Locate the string "degrees" in the listing below. Copy every line where it is found.
Study material: Begin
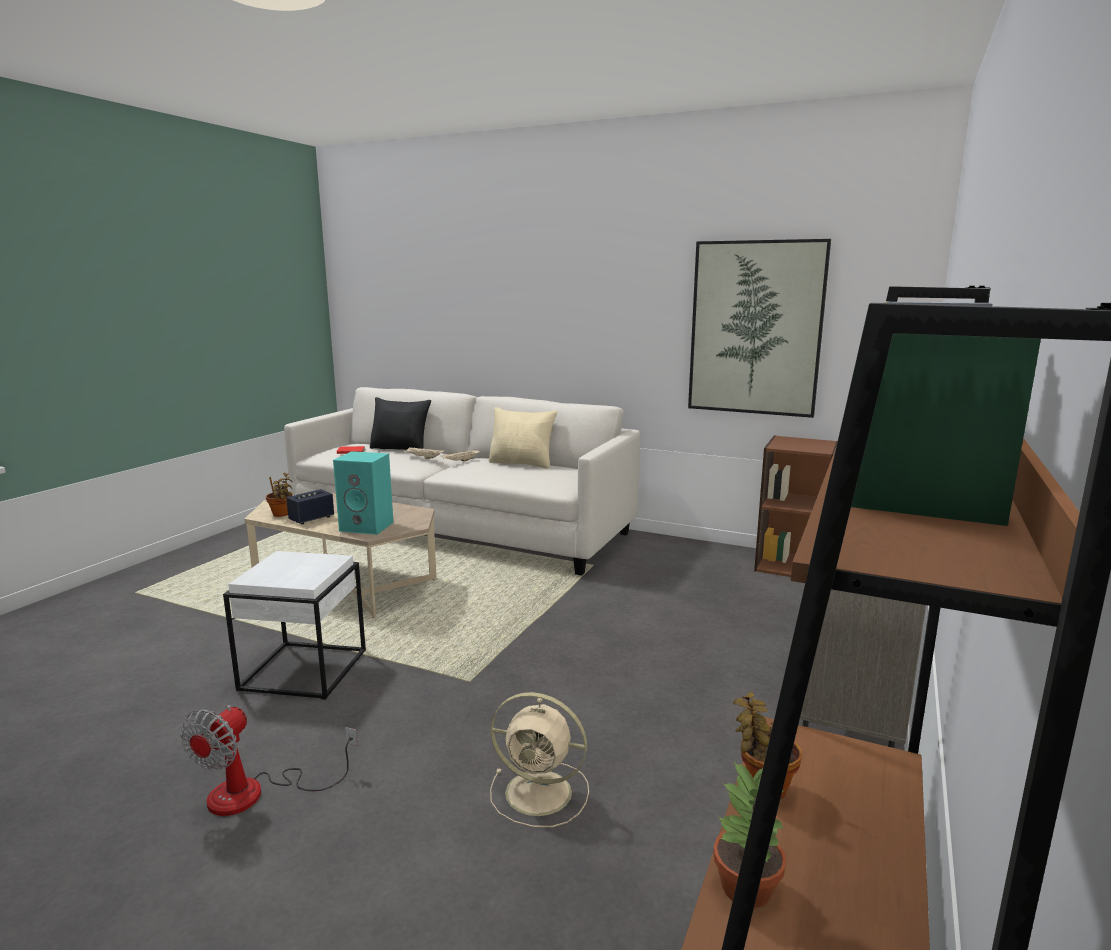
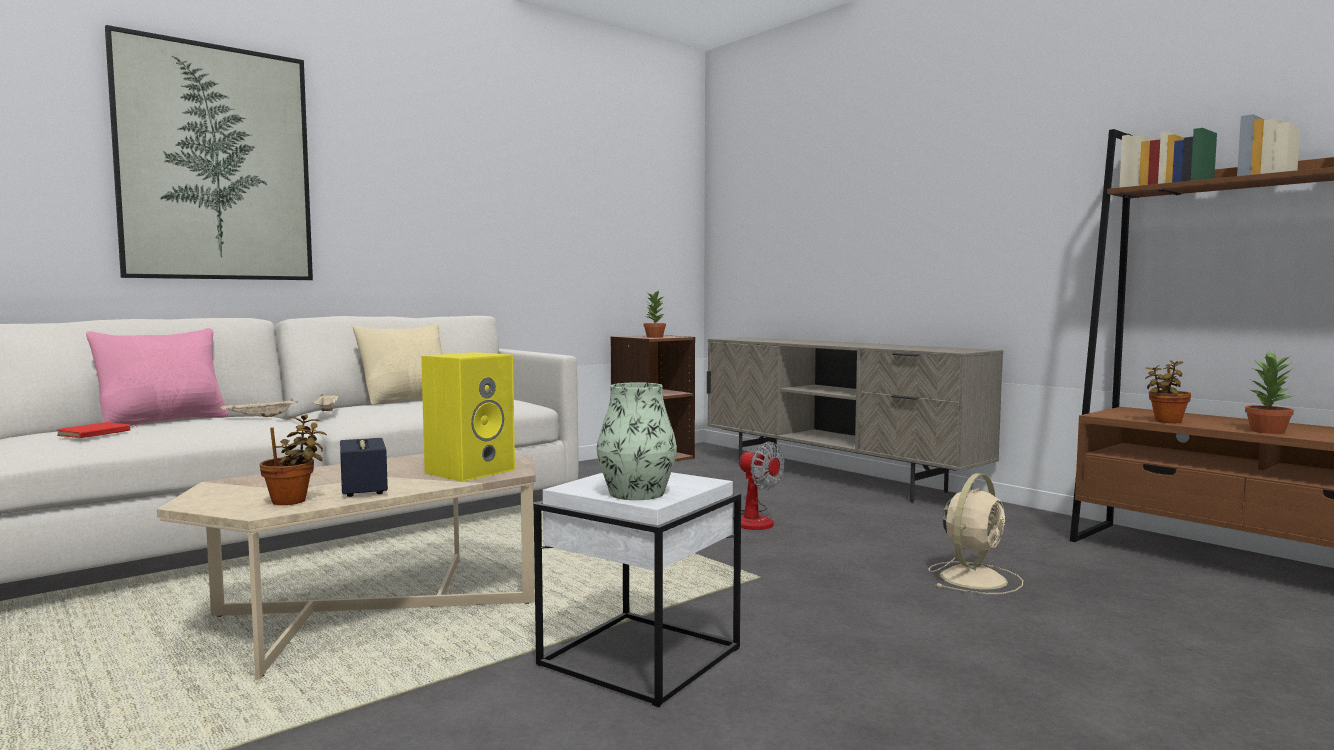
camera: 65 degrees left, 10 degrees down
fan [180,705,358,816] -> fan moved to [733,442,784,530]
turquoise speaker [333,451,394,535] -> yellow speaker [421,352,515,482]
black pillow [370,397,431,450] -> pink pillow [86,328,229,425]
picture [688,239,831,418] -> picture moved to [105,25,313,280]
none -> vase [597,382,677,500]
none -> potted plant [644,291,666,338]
Study material: End
Study material: Begin
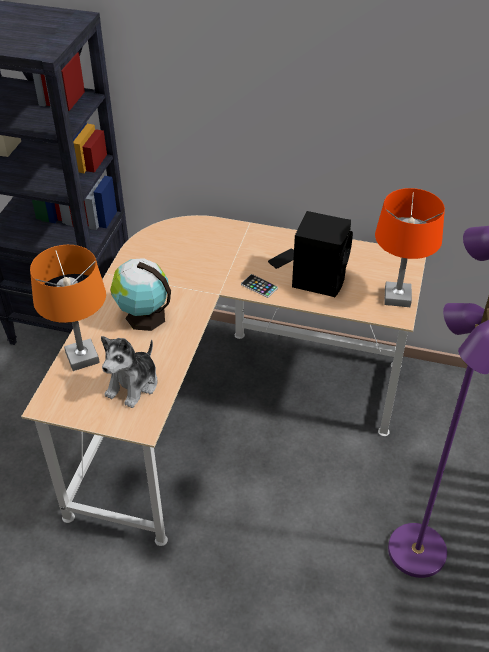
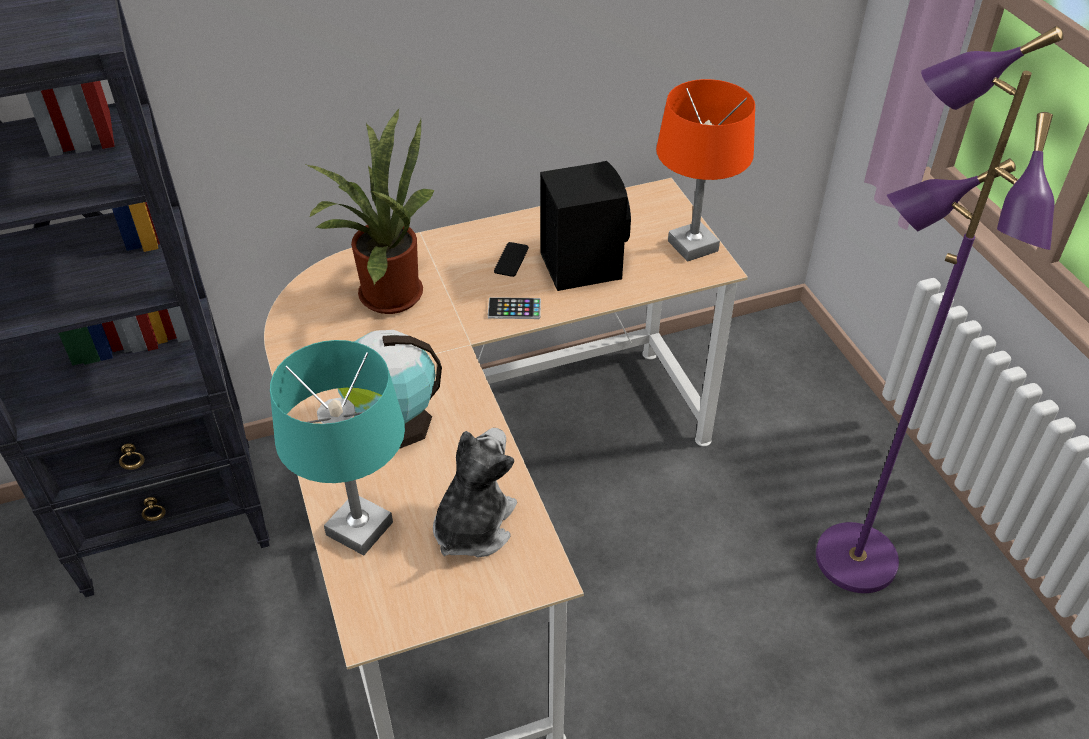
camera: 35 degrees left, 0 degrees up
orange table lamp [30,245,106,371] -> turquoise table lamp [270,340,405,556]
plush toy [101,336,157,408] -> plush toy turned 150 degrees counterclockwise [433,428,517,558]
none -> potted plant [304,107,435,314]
Study material: End
__Exercise answer__.
camera: 65 degrees left, 10 degrees down
camera: 35 degrees left, 0 degrees up
plush toy [101,336,157,408] -> plush toy turned 150 degrees counterclockwise [433,428,517,558]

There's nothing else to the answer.